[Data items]

= Beginning of Section =

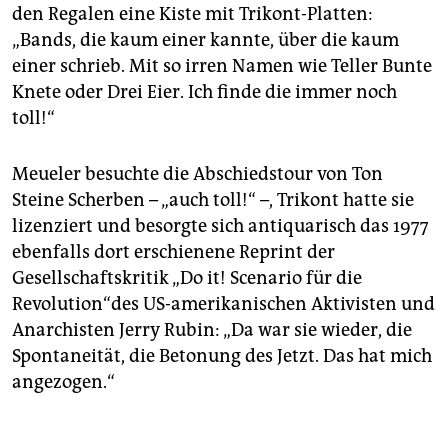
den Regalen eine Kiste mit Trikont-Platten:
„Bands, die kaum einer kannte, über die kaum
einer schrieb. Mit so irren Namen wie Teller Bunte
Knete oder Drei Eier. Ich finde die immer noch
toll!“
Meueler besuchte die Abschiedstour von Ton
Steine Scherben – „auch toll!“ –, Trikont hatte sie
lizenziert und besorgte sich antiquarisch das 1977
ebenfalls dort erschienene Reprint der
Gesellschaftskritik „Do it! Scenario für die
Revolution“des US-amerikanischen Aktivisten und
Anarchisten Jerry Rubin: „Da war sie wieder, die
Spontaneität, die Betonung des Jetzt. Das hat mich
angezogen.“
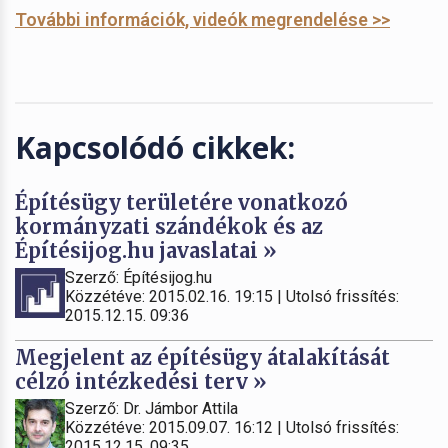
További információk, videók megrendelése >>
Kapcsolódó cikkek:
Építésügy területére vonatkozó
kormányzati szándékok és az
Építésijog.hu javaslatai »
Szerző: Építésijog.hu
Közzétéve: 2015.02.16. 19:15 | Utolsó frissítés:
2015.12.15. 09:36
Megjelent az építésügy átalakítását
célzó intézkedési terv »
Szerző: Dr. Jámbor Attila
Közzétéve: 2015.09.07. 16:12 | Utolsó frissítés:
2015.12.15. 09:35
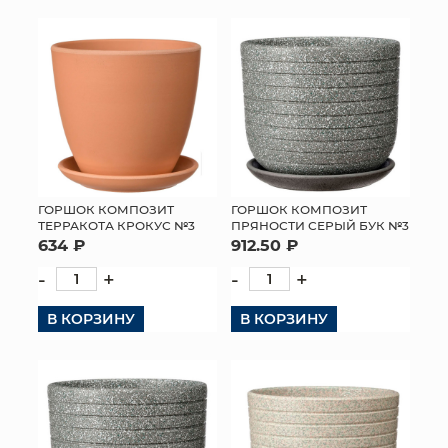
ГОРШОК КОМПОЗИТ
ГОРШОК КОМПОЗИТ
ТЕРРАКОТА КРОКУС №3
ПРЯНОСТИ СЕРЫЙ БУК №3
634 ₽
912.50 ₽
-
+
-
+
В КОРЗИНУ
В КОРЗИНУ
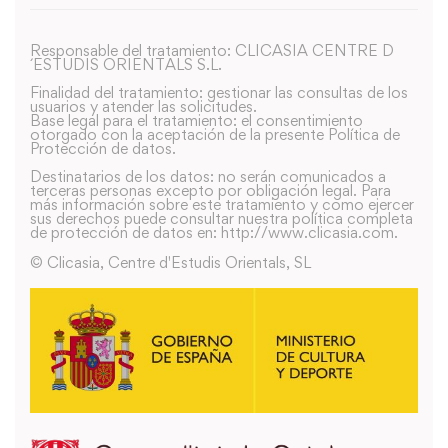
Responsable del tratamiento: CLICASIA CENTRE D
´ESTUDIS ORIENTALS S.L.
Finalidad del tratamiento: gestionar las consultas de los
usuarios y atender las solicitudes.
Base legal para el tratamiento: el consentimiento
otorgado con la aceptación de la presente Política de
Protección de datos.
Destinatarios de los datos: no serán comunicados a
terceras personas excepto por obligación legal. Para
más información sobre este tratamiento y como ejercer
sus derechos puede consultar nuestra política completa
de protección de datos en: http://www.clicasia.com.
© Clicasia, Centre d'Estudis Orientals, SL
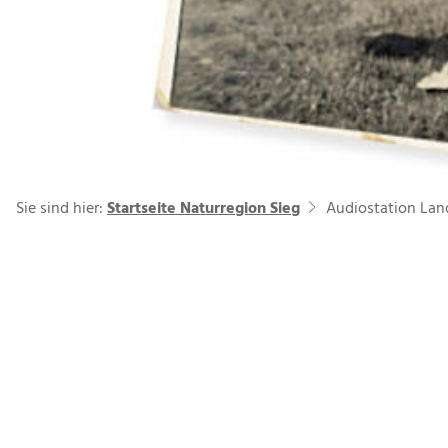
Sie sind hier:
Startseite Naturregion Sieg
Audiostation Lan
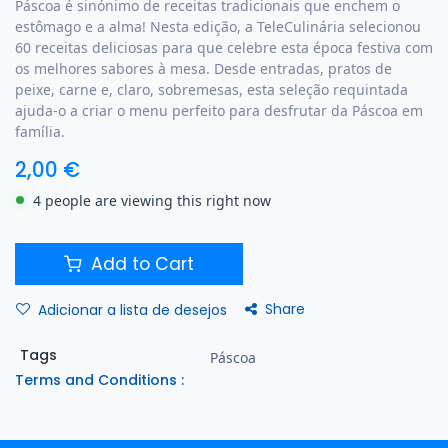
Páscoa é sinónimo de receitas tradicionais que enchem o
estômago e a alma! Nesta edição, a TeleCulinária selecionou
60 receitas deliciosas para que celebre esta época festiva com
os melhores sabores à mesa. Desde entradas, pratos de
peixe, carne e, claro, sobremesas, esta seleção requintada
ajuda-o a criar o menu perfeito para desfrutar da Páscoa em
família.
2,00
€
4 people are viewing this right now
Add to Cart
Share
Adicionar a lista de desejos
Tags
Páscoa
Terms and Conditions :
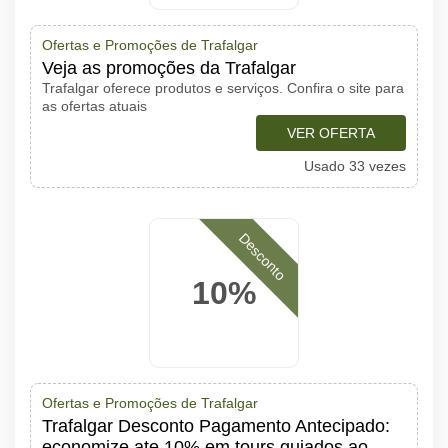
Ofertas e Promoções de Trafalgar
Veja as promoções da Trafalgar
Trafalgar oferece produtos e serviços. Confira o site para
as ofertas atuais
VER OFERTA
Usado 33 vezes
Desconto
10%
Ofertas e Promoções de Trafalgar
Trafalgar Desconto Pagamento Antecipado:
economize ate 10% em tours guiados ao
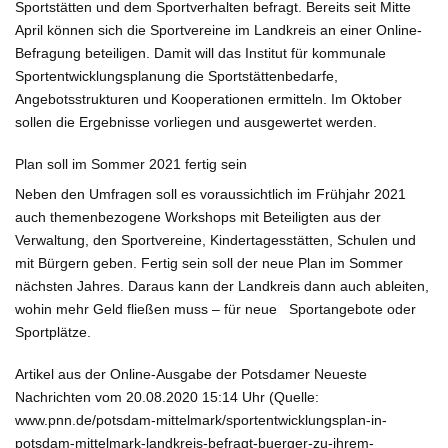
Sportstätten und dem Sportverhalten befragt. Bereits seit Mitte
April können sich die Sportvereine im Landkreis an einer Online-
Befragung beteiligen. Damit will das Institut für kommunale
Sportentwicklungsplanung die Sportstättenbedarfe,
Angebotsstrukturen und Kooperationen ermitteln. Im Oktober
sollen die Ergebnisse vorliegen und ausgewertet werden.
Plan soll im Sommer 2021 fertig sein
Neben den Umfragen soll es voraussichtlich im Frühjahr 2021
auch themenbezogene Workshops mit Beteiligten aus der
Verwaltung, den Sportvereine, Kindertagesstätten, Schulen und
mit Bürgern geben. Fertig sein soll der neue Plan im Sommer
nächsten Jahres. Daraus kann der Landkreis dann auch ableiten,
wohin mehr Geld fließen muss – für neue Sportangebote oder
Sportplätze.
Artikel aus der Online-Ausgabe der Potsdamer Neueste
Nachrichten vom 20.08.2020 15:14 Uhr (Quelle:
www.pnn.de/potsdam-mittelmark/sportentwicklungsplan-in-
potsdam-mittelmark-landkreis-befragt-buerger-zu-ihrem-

= End of Section =

Assigned task:
What is needed is a word-for-word copy of the lines from the start of the data to the line with "Meueler besuchte die Abschiedstour von Ton", inclusive, with no pictures in it.

Task output:
den Regalen eine Kiste mit Trikont-Platten:
„Bands, die kaum einer kannte, über die kaum
einer schrieb. Mit so irren Namen wie Teller Bunte
Knete oder Drei Eier. Ich finde die immer noch
toll!“
Meueler besuchte die Abschiedstour von Ton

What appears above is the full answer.